Because the statute's prudent person standard is an objective one, the Court's inquiry into whether the duty was breached focuses “on the process by which [the fiduciary] makes its decisions rather than the results of those decisions.” A plaintiff may survive a motion to dismiss by alleging facts that directly address the process by which the fiduciary manages a plan, or circumstantial factual allegations that lead the court to “reasonably ‘infer from what is alleged that the process was flawed.'” A plaintiff alleging a claim of an imprudent or disloyal process through circumstantial factual allegations cannot avoid a motion to dismiss by simply alleging that better or cheaper investment opportunities were available at the time of the relevant decisions. Rather, the plaintiff must allege facts that lead to the reasonable inference that a prudent fiduciary in like circumstances would have acted differently.
Plaintiff concedes she does not directly allege facts regarding Defendants' process, but she argues she alleges a plausible process-based claim premised on circumstantial factual allegations. She contends that in addition to selecting funds with excessive fees and under performing returns, Defendants also included duplicative WR and Ivy funds in the Plan and used Plan assets to seed new WR-affiliated investment products. Taken together, Plaintiff argues, these allegations state a plausible claim of breach of Defendants' fiduciary duties.

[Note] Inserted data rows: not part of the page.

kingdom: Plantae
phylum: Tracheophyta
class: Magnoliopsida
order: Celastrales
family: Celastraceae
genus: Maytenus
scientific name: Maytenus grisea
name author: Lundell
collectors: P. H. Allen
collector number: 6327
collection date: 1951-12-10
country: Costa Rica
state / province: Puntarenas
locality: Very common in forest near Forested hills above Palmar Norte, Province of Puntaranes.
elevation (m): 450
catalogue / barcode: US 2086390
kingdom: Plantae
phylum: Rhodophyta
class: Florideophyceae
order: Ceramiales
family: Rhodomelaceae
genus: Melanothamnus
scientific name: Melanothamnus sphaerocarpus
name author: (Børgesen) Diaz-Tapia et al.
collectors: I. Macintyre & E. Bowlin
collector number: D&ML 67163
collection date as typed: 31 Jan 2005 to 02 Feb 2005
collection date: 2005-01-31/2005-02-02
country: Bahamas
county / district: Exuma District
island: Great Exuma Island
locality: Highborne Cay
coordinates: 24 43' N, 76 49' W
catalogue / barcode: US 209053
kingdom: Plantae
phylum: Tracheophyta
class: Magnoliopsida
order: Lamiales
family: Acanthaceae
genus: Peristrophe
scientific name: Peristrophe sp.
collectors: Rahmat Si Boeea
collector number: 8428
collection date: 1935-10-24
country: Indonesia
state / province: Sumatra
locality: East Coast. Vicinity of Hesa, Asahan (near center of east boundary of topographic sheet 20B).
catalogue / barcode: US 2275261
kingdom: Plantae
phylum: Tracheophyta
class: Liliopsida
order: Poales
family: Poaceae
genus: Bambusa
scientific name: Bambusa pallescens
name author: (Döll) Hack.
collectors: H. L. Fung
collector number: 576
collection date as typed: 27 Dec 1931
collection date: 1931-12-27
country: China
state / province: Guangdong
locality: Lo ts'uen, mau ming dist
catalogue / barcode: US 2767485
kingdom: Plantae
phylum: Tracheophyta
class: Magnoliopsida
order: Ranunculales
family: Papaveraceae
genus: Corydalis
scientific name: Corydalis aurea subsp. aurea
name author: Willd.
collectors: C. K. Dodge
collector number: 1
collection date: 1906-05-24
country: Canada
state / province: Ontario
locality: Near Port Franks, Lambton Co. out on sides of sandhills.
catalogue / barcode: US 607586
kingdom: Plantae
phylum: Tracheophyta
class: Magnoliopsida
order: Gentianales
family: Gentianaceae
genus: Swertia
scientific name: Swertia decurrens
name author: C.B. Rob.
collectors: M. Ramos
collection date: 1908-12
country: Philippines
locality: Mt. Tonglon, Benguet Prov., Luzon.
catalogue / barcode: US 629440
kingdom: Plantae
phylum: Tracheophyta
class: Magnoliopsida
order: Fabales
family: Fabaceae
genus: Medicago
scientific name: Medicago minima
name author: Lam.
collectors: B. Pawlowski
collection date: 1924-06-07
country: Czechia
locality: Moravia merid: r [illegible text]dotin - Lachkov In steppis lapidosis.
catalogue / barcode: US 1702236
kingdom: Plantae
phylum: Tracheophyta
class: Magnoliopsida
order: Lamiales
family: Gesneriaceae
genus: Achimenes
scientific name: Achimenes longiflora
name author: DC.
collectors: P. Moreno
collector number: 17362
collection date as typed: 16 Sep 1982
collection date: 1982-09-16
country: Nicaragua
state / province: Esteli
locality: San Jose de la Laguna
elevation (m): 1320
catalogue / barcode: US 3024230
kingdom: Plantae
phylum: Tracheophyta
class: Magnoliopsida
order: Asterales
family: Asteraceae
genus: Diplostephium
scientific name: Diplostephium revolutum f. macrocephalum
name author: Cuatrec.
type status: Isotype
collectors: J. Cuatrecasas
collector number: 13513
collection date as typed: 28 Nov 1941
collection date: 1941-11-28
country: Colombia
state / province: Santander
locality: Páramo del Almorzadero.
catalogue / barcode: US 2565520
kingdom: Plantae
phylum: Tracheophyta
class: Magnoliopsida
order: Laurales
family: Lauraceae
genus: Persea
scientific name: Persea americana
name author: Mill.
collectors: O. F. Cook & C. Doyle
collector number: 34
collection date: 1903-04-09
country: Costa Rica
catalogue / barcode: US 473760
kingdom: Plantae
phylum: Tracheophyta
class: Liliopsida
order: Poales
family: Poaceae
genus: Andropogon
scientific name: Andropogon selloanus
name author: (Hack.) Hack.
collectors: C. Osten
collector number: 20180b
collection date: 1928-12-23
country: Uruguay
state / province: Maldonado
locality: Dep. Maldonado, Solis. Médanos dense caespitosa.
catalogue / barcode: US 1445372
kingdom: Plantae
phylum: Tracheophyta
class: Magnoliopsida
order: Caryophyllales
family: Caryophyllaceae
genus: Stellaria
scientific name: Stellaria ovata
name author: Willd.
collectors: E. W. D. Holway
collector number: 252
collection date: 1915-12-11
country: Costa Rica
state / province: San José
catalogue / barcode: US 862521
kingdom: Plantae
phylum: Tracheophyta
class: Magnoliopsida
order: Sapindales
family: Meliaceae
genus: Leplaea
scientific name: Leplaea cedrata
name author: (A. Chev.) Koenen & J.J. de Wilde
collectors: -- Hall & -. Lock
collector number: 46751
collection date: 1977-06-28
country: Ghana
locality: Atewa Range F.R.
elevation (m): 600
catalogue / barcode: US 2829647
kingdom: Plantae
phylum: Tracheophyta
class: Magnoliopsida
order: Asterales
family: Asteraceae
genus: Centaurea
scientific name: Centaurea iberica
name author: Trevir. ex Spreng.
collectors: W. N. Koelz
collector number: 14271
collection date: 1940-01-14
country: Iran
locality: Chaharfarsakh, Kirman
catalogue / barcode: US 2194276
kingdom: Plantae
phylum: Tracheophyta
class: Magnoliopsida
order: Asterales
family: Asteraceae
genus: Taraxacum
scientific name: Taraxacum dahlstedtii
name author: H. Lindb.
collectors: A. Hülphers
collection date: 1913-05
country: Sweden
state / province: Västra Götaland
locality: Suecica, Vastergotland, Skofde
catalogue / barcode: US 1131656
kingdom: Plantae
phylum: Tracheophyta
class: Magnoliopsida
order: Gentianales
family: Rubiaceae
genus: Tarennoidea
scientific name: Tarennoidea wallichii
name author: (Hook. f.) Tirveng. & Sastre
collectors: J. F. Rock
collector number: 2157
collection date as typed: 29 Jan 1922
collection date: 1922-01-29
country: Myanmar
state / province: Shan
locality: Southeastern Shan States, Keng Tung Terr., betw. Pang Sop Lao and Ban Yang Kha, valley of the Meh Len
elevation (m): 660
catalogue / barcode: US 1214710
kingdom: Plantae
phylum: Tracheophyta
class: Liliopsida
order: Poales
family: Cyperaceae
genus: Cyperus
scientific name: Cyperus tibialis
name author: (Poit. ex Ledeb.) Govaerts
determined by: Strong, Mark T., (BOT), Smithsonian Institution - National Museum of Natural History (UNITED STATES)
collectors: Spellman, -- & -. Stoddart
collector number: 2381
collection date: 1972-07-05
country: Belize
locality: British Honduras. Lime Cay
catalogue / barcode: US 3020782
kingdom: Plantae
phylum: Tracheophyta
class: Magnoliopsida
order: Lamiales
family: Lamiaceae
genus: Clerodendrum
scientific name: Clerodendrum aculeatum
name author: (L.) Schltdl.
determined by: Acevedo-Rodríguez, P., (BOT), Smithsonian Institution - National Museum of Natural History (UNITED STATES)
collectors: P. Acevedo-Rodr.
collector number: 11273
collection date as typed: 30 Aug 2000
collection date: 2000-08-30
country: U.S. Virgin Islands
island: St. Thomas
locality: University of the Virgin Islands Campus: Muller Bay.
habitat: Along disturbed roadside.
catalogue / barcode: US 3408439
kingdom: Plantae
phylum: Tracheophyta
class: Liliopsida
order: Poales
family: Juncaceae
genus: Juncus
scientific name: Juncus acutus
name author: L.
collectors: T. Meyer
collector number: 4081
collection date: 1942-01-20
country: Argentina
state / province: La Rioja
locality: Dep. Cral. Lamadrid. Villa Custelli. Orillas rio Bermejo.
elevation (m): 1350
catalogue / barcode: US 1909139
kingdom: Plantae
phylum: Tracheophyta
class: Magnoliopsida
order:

Defendants contend that Plaintiff's fiduciary breach claim, which they argue amounts to a claim of excessive fees and under performance, fails to state a claim. They argue that Plaintiff cannot support her claim simply by alleging that the management fees associated with funds Defendants selected were higher than those of other funds, or that the Plan funds underperformed other funds in the marketplace. Defendants cite Meiners v. Wells Fargo & Co.,  in which the court held that the plaintiff's fiduciary breach claim, premised on allegations that the 401(k) plan invested in twelve proprietary funds with excessive fees, “merely allege[d] that [the defendant] failed to invest in the cheapest fund available.” Without pleading “something more, ” such as allegations that the fees were excessive as compared to the average cost of similar sized plans or that the fees were higher than the median fees for comparable funds, the court explained that the plaintiff's claim was not plausible. Although the plaintiff alleged that two non-proprietary funds were less expensive than the proprietary funds included in the plan, the court found that “[n]othing in the complaint suggests that the [two] funds are reliable comparators, offer similar services, or are of similar size, nor does it contain facts showing that the Wells Fargo funds are more expensive when compared to the market as a whole.” Accordingly, the court dismissed the plaintiff's claim.